The whole thing could be written as an Action. See the seminar on Jan 19th.


Thom Parker
The source for PDF Scripting Info
www.pdfscripting.com
Very Important - How to Debug Your Script

JusticeBanker
Registered: Dec 31 2010
Posts: 2
Thanks for your reply. Obviously, I had been misinformed. We have multi-function copier/printer/scanners that deliver scanned documents, duplexed with many blank pages, as PDF via email. What I was told is that the latest version of Acrobat could detect and delete a configurable level of text or images, i.e. if a page has less than a certain amount of 'stuff' it is blank and should be deleted. After a bit of research on my part it seems this was a bunch of hooey. I will look into creating an Action that will improve our process. Thanks.
CPA texas
Registered: Feb 6 2011
Posts: 1
I have not found that feature either but Fujisiu scanners now have scansnap software that will do this for you
user13
Registered: Aug 3 2011
Posts: 3
JusticeBanker - We are looking to do the same thing. We don't have programming/scripting skills but was wondering if you found a way to create an action for this. Thom, I've tried using the script below without success and was wondering if you could help? Thank you in advance.
try {
// save a copy of original document
var newName = this.path;
var filename = newName.replace(".pdf","_Original.pdf");
this.saveAs(filename);
for (var i = 0; i < this.numPages; i++)
{
numWords = this.getPageNumWords(i);
if (numWords == 0)
{
// this page has no text, delete it
this.deletePages(i,i);
}
}
}
catch(e)
{
app.alert(e);
}
thomp
Expert
Registered: Feb 15 2006
Posts: 4411
What do you mean, "without success"? did it delete all the pages, no pages, or just some wrong ones?

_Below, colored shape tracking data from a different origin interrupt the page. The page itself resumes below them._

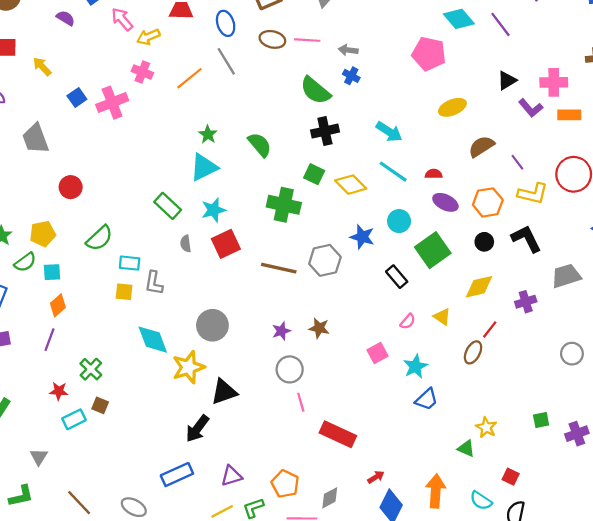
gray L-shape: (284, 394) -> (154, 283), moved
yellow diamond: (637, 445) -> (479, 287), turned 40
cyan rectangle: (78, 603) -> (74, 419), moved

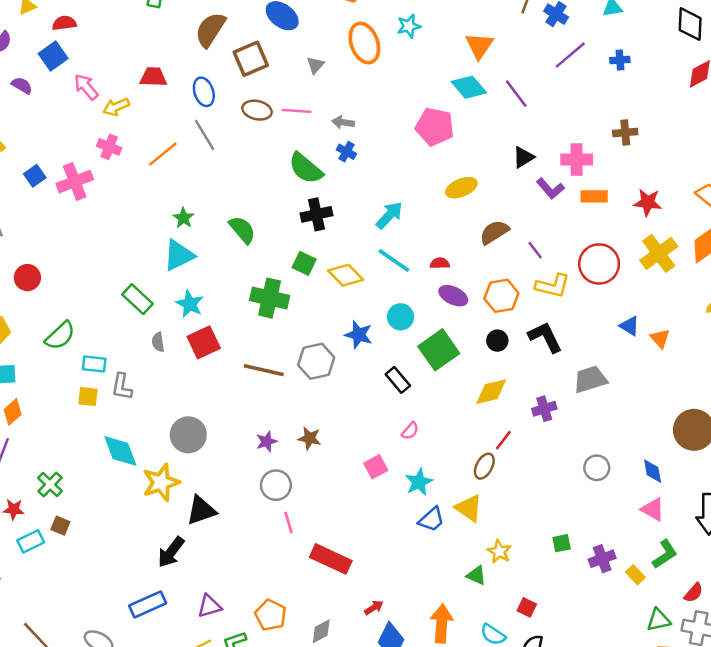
cyan arrow: (389, 132) -> (389, 215), turned -80
cyan star: (214, 210) -> (190, 304), turned -30
yellow triangle: (442, 317) -> (469, 508), moved, size x1.4

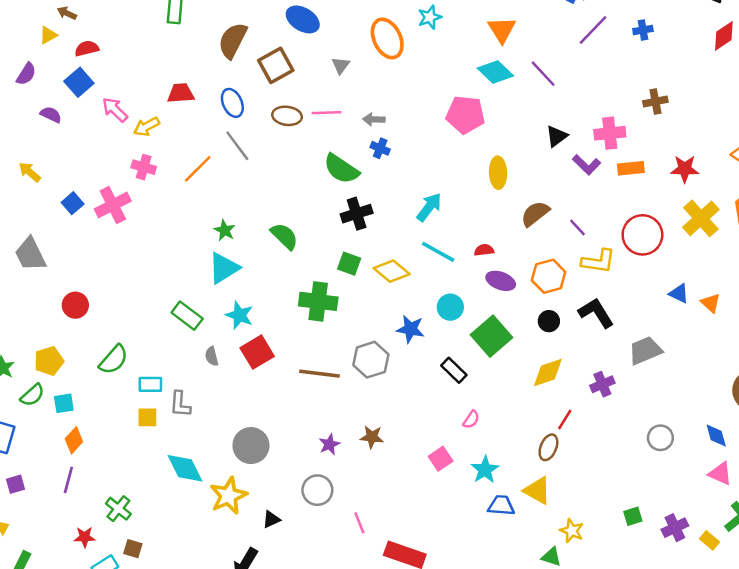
yellow ellipse: (461, 188) -> (498, 173), turned -64
gray circle: (276, 485) -> (317, 490), moved
black triangle: (201, 510) -> (271, 519), size x0.6
blue trapezoid: (431, 519) -> (501, 506), turned -128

before a scanned document can be tested for content it has to be OCR'd. Were the PDFs OCR'd. OCR often interprets speckles as periods and commas, so "getPageNumWords()" will sometimes return a number when there isn't anything on the page. The blank page test should be expanded to look for actual letters on any page that returns a small number.

Thom Parker
The source for PDF Scripting Info
www.pdfscripting.com
Very Important - How to Debug Your Script

user13
Registered: Aug 3 2011
Posts: 3
Hi Thom - I meant that I didn't have success with the script running. I get the error UnsupportedValueError: Value is unsupported. ===> Parameter cPath. Not sure how to set the cPath up in the script. Sorry, I'm NOT a programmer and found the script online. Just trying to play around and figure out how to test it and see if we can even use it. I've tried using the script debugger following your tutorial (http://acrobatusers.com/tutorials/how-debug-your-script) but also get the script as being undefined. Thank you for your rapid response! I will read more and view more tutorials and see if I can figure it out.
thomp
Expert
Registered: Feb 15 2006
Posts: 4411
cPath is the input for the "saveAs" function. It doesn't like your "fileName" parameter. To test out the page delete part of the script you should delete the file save bit.

The delete loop should be run from the last page. It won't work as written because when it deletes a page the pages all shift down in number, causing the loop to skip the next page in line.

Just try running this code in the console window.

for(var i=this.numPages-1;i>=0;i--)
{
   if(this.getPageNumWords(i)==0)
      this.deletePages(i);
}

Thom Parker
The source for PDF Scripting Info
www.pdfscripting.com
Very Important - How to Debug Your Script

user13
Registered: Aug 3 2011
Posts: 3
You're the best! The script does exactly what we need! Thank you for all your help!